The required output is every line from the beginning of the entries below through the line that includes "were none. |", copied exactly.

◇ ◇ ◇

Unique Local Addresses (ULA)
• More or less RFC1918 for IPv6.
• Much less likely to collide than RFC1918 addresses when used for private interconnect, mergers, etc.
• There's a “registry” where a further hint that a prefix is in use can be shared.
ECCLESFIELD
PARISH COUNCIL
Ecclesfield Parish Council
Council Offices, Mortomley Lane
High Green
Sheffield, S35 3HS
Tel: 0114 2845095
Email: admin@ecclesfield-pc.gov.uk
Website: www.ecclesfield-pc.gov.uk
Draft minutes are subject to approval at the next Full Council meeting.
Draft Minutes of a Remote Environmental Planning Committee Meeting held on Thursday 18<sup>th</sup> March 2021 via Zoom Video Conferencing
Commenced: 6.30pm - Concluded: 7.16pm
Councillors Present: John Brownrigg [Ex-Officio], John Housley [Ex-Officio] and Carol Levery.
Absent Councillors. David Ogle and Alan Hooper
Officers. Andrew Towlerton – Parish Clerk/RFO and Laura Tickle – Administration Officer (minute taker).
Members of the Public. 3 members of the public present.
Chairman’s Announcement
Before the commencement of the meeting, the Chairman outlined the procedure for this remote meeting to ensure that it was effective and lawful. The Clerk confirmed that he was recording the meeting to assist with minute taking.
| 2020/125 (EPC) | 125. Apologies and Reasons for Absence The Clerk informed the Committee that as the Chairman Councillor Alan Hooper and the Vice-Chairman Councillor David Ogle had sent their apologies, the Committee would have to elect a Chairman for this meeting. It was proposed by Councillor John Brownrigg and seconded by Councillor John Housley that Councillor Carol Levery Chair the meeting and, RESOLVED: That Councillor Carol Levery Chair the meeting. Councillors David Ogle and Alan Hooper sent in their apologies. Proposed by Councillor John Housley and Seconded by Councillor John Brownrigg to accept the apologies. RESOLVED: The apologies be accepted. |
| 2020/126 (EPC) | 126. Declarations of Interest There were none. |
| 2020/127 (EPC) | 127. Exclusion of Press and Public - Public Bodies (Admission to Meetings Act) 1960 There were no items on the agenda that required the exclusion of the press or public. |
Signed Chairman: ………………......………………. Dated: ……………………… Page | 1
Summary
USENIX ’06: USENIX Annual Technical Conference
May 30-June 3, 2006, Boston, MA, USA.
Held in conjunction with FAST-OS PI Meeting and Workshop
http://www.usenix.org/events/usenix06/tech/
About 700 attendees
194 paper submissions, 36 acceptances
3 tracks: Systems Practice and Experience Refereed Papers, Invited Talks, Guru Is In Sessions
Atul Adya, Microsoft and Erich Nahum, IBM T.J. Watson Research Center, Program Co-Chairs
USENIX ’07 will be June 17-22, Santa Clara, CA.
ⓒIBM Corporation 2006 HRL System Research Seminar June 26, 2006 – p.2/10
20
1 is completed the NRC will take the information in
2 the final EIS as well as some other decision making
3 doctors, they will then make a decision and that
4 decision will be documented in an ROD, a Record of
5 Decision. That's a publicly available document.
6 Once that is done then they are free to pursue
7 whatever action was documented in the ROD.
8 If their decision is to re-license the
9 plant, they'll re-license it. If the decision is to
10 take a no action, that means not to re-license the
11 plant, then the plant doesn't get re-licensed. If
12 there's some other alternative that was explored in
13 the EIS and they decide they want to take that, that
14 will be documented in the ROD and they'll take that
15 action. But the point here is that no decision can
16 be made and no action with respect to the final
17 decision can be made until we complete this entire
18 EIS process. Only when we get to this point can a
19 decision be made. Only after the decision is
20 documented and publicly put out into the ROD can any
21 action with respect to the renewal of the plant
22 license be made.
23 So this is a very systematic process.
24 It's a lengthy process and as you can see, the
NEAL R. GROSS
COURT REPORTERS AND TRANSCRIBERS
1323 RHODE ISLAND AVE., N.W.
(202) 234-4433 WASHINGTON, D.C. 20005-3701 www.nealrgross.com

◇ ◇ ◇

* **Answer for the task**:
Unique Local Addresses (ULA)
• More or less RFC1918 for IPv6.
• Much less likely to collide than RFC1918 addresses when used for private interconnect, mergers, etc.
• There's a “registry” where a further hint that a prefix is in use can be shared.
ECCLESFIELD
PARISH COUNCIL
Ecclesfield Parish Council
Council Offices, Mortomley Lane
High Green
Sheffield, S35 3HS
Tel: 0114 2845095
Email: admin@ecclesfield-pc.gov.uk
Website: www.ecclesfield-pc.gov.uk
Draft minutes are subject to approval at the next Full Council meeting.
Draft Minutes of a Remote Environmental Planning Committee Meeting held on Thursday 18<sup>th</sup> March 2021 via Zoom Video Conferencing
Commenced: 6.30pm - Concluded: 7.16pm
Councillors Present: John Brownrigg [Ex-Officio], John Housley [Ex-Officio] and Carol Levery.
Absent Councillors. David Ogle and Alan Hooper
Officers. Andrew Towlerton – Parish Clerk/RFO and Laura Tickle – Administration Officer (minute taker).
Members of the Public. 3 members of the public present.
Chairman’s Announcement
Before the commencement of the meeting, the Chairman outlined the procedure for this remote meeting to ensure that it was effective and lawful. The Clerk confirmed that he was recording the meeting to assist with minute taking.
| 2020/125 (EPC) | 125. Apologies and Reasons for Absence The Clerk informed the Committee that as the Chairman Councillor Alan Hooper and the Vice-Chairman Councillor David Ogle had sent their apologies, the Committee would have to elect a Chairman for this meeting. It was proposed by Councillor John Brownrigg and seconded by Councillor John Housley that Councillor Carol Levery Chair the meeting and, RESOLVED: That Councillor Carol Levery Chair the meeting. Councillors David Ogle and Alan Hooper sent in their apologies. Proposed by Councillor John Housley and Seconded by Councillor John Brownrigg to accept the apologies. RESOLVED: The apologies be accepted. |
| 2020/126 (EPC) | 126. Declarations of Interest There were none. |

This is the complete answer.